Yes, way too quiet as USC is going to play yet another worthless game.  Two years!!  Geez.  But I can not let my boys go on without my support even though they can not compete for a bowl for two years.  Dam you Reggie Bush.  Dam you.


 


meateater said:


> Prayers to your family and glad to see you back. :) Watch out for that one they call Squirrel, :)~


Yeah, those Squirrels really run around without warning & then you look up & your nuts are gone.  (OMG, did I actually type that.)  Naw man, I am not concerned.  Like Rich says, "It's all Good" & people like you, her, Budd, Tjohnson, Bear & the other members of this forum make the competition what it really is.  THE RIGHT TO BRAG ABOUT SMOKING OUR MEAT!!!!  Thank you for the well wishes.


----------



## miamirick (Nov 14, 2010)

better watch out squirrel!   we're keeping a close on on you for  this one


----------



## squirrel (Nov 15, 2010)

Hehehehe.... ya just never know what the Squirrel might do next. But as Caveman pointed out, if I were you, I'd keep a close eye on the nuts.


----------



## princess (Nov 16, 2010)

Now I have that old Adam Sandler song stuck in my head... ::sings badly::

*Turkey for the girls and
Turkey for the boys
My favorite kind of pants
Are corduroys
Gobble gobble goo and
Gobble gobble gickel
I wish turkey
Only cost a nickel*

Good luck, everyone!


----------



## meateater (Nov 18, 2010)

Bump for the nerd. 
	

	
	
		
		



		
		
	


	





  Come on folk's your suppose to fall asleep after ya eat the bird. Did that just rhyme?


----------



## meateater (Nov 19, 2010)

Bump.


----------



## meateater (Nov 22, 2010)

Another bump.


----------



## richoso1 (Nov 22, 2010)

One good bump deserves another...BTW, has anybody heard from Laurel lately?


----------



## sumosmoke (Nov 23, 2010)

richoso1 said:


> One good bump deserves another...BTW, has anybody heard from Laurel lately?


Hi Rich, and others ... I'm still here


----------



## sumosmoke (Nov 23, 2010)

_*Prizes announced for the Nov.

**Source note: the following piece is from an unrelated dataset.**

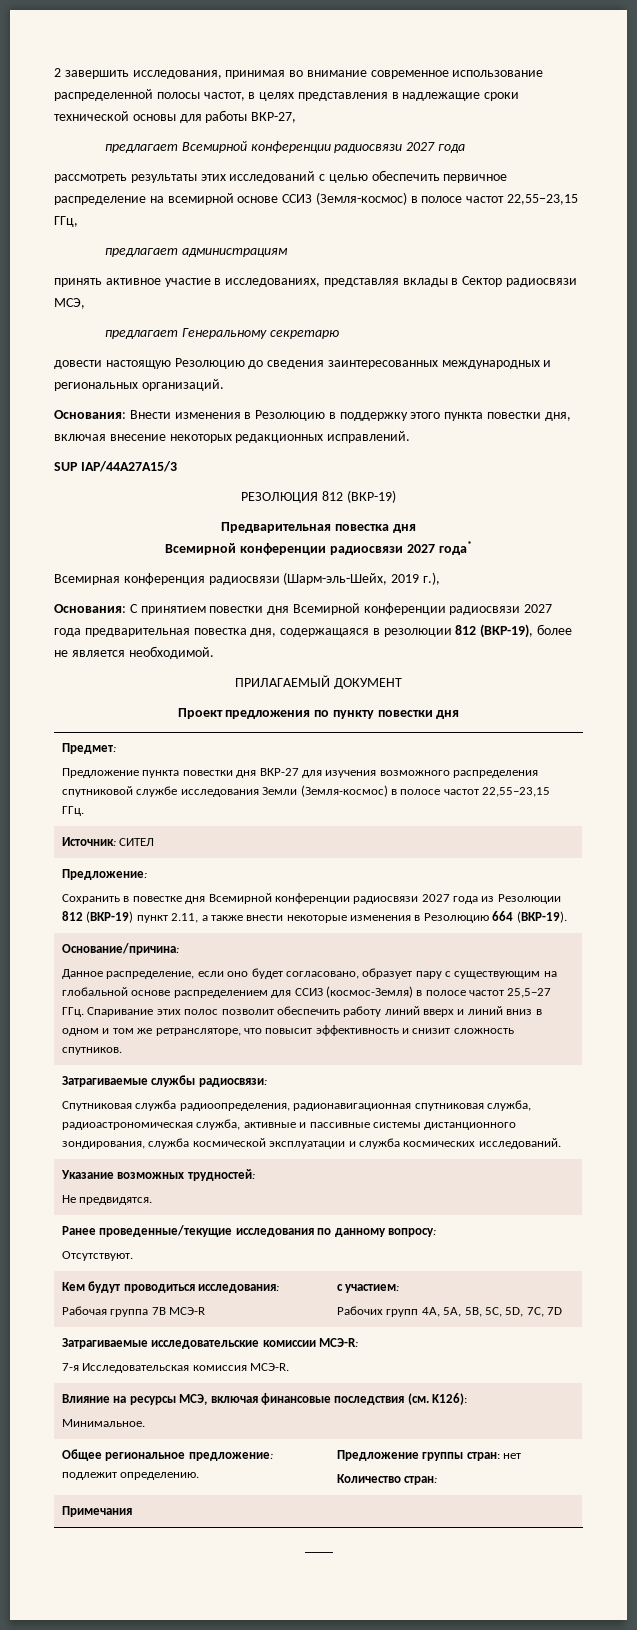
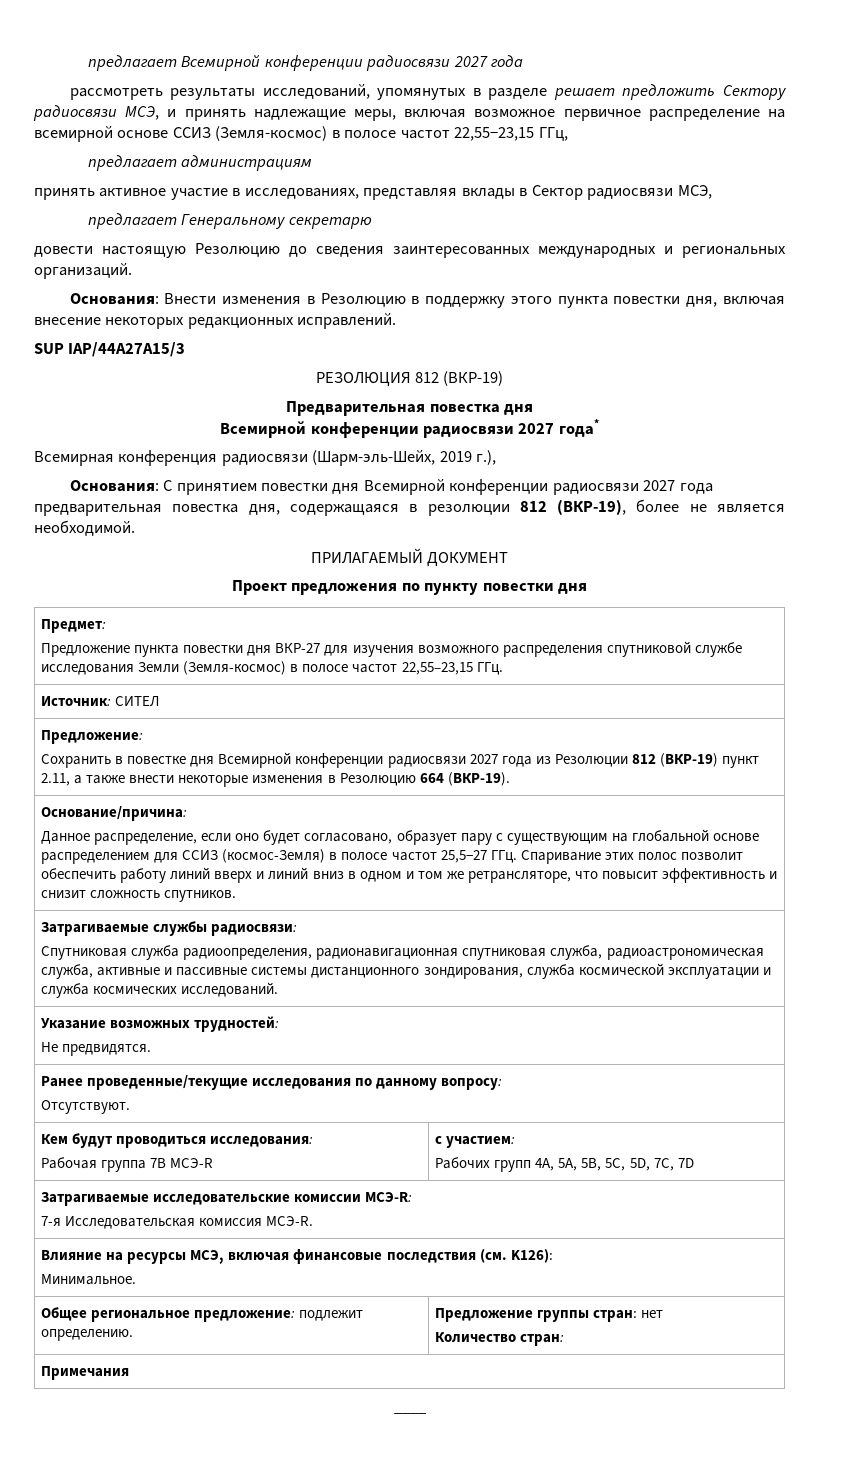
[54,68,544,79] [54,89,520,101] [54,110,297,123] 2 завершить исследования, принимая во внимание современное использование распределенной полосы частот, в целях представления в надлежащие сроки технической основы для работы ВКР-27, // -> (87, 63) none
[200,170,440,183] этих исследований с целью обеспечить -> [262,84,786,100] [33,105,556,121] исследований, упомянутых в разделе решает предложить Сектору радиосвязи МСЭ, и принять надлежащие меры, включая возможное

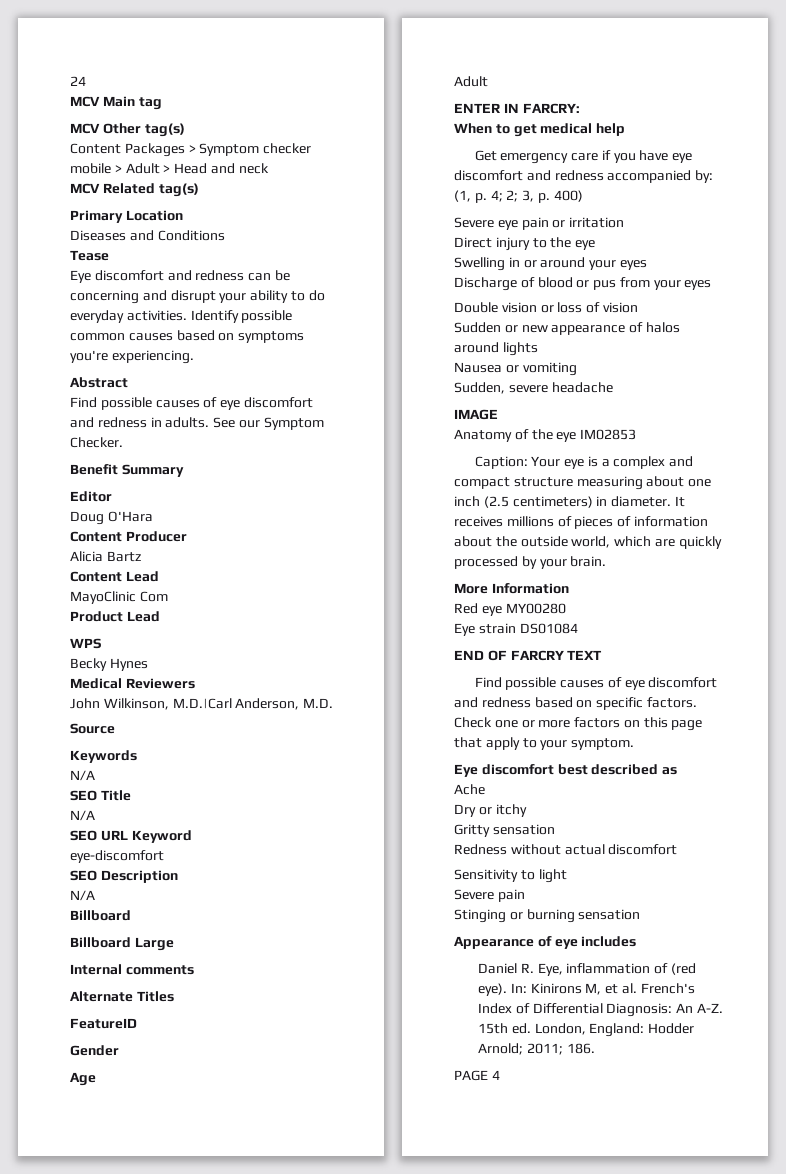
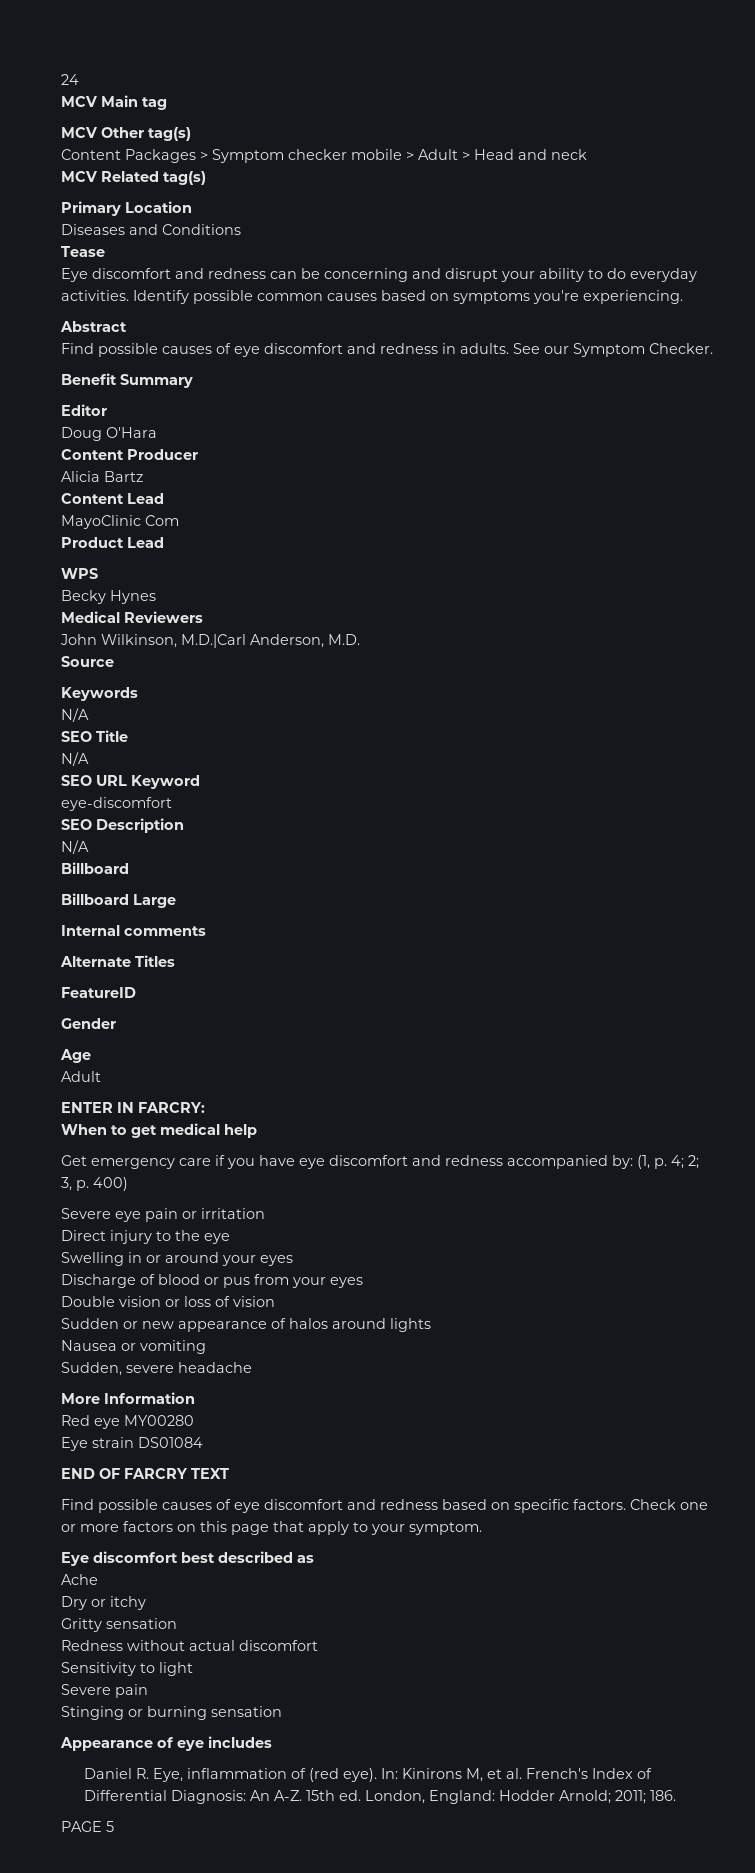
[454,409,498,420] [454,429,637,442] [474,456,694,469] [454,476,712,490] [454,496,685,508] [454,516,708,529] [454,536,722,549] [454,556,607,569] // IMAGE // Anatomy of the eye IM02853 // Caption: Your eye is a complex and compact structure measuring about one inch (2.5 centimeters) in diameter. It receives millions of pieces of information about the outside world, which are quickly processed by your brain. -> (252, 1367) none
[491,1070,500,1080] 4 -> [106,1821,114,1832] 5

TD!*_

With Thanksgiving quickly approaching, it's not too late to get your entries in for the November TD. Up for grabs is a _*Maverick ET-73*_ (sponsored by TJohnson), which will be awarded to the *winner of the Voter's Poll*. 







Stay tuned for another update as there may be another prize offering up the Gobbler's sleeve ....


----------



## tjohnson (Nov 24, 2010)

Guys,

Cool Prizes Up For Grabs!!

Todd


----------



## Bearcarver (Nov 24, 2010)

Here it is November 24th, and this well kept secret has just been seen by me for the first time.

Thanks for exposing it Todd.

Bear


----------



## Bearcarver (Nov 24, 2010)

Bump

Some of you are already smoking a Turkey.

So---Put the code word/words in the picture & enter it.

Bear


----------



## tjohnson (Nov 24, 2010)

BUMP!


----------



## rp ribking (Nov 24, 2010)

Another Bumpity Bump


----------



## tjohnson (Nov 25, 2010)

Don't Forget the November Throwdown!!!

Todd


----------



## meateater (Nov 25, 2010)

Bump!


----------



## tjohnson (Nov 25, 2010)

Another Bump

TJ


----------



## Bearcarver (Nov 26, 2010)

Hmmm, Is it the "NO copy & pasting allowed" that keeps people away from this one?

Real nice prizes for this contest !!!

Not an MES 40, but not as many entries either.

Get your Turkey Ready, fire up the old smoker, and give us all "The Bird", in a nice picture!

Bear


----------



## tjohnson (Nov 26, 2010)

Anybody thinking "Turkey Throwdown?"

Todd


----------



## rdknb (Nov 26, 2010)

I am. I will be smoking and preparing mine tomorrow


----------



## sumosmoke (Nov 28, 2010)

BUMP!! Only a couple more days left until the window has closed to submit an entry!

We have a great prize up for the winner of the Voter's Poll: *Maverick ET-73!*


----------



## richoso1 (Nov 28, 2010)

Another post that goes bump in the night....


----------



## tjohnson (Nov 29, 2010)

Re-Bump!

TJ


----------



## bmudd14474 (Nov 29, 2010)

Get those entries in. Tomorrow is the deadline.


----------



## sumosmoke (Nov 29, 2010)

Got another prize package to add, this time for the winner of the Judge's Choice award - *Beer-B-Que is throwing in a sauce basket worth $50!*

To those that have received this package in the past, they can attest it's a wide variety of tasty stuff. Thanks, Paul!


----------



## miamirick (Nov 29, 2010)

i'll vouch for that,   i'm still drooling over my pkg from beer b que,   looks so good i got em on a shelf and dont even want to open them,  they look good just sitting there!!!!


----------



## squirrel (Nov 29, 2010)

Wow! How generous Paul and Todd! You guys do so much for this forum and I for one appreciate your generosity and wealth of knowledge. Even though I STILL curl up in a fetal position and cry like a school girl when I have flashbacks of the hot nuts I received. 
	

	
	
		
		



		
		
	


	



















The Squirrel has been purged from the nasty pneumonia. Just sayin'. I'm going Bear huntin'.


----------



## richoso1 (Nov 29, 2010)

A big thank you to both Paul and Todd. Good men can be found in good places. It's all good my friend.


----------



## Bearcarver (Nov 30, 2010)

I gotta agree with all of the above!

I can't say enough about the generosity of Todd & Paul (Beer-B-Q to you newbies).

Bear

PS: Cheryl, Great to hear you're all better now (physically anyway), but Bear Season is over, for this year, in PA.


----------